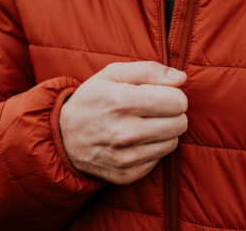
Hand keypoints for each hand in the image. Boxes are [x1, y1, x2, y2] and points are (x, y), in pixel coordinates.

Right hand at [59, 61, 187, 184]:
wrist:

==

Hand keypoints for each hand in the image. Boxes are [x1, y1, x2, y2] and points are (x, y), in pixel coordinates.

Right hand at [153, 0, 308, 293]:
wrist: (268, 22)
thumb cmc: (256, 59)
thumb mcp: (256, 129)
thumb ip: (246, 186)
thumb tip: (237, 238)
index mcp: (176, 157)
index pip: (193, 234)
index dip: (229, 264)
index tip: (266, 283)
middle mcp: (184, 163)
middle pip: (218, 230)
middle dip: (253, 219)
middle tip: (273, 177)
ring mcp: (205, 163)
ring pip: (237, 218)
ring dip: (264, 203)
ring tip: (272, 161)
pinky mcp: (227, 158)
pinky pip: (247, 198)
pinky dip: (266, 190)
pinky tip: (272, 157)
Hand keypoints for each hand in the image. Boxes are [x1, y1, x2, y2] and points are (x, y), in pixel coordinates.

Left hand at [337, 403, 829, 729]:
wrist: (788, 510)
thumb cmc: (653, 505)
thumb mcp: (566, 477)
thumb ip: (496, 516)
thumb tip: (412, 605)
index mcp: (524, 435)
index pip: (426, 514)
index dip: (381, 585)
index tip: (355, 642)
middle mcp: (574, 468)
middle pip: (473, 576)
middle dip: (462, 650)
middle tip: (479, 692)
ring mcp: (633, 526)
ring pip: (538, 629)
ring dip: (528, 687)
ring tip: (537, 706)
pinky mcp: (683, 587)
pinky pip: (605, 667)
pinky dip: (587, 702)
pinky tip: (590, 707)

# WHAT IS NEEDED
For the material above, reproduce exactly the lines from the line with "ring mcp: (205, 163)" to the line with "middle mcp: (574, 468)", inclusive, and exclude all others.

# EXERCISE RESULT
ring mcp: (205, 163)
ring pip: (237, 218)
ring dip: (264, 203)
ring tip: (272, 161)
pinky mcp: (227, 158)
pinky pip: (247, 198)
pinky dip: (266, 190)
pinky tip: (272, 157)
Hand keypoints for each hand in the image. Boxes are [x1, y1, x2, y2] and points are (x, y), in pixel coordinates.

Left hand at [337, 403, 829, 729]:
wrist: (788, 510)
thumb cmc: (653, 505)
thumb mcp: (566, 477)
thumb ip: (496, 516)
thumb tip: (412, 605)
index mcp: (524, 435)
index pip: (426, 514)
index dip: (381, 585)
index tip: (355, 642)
middle mcp: (574, 468)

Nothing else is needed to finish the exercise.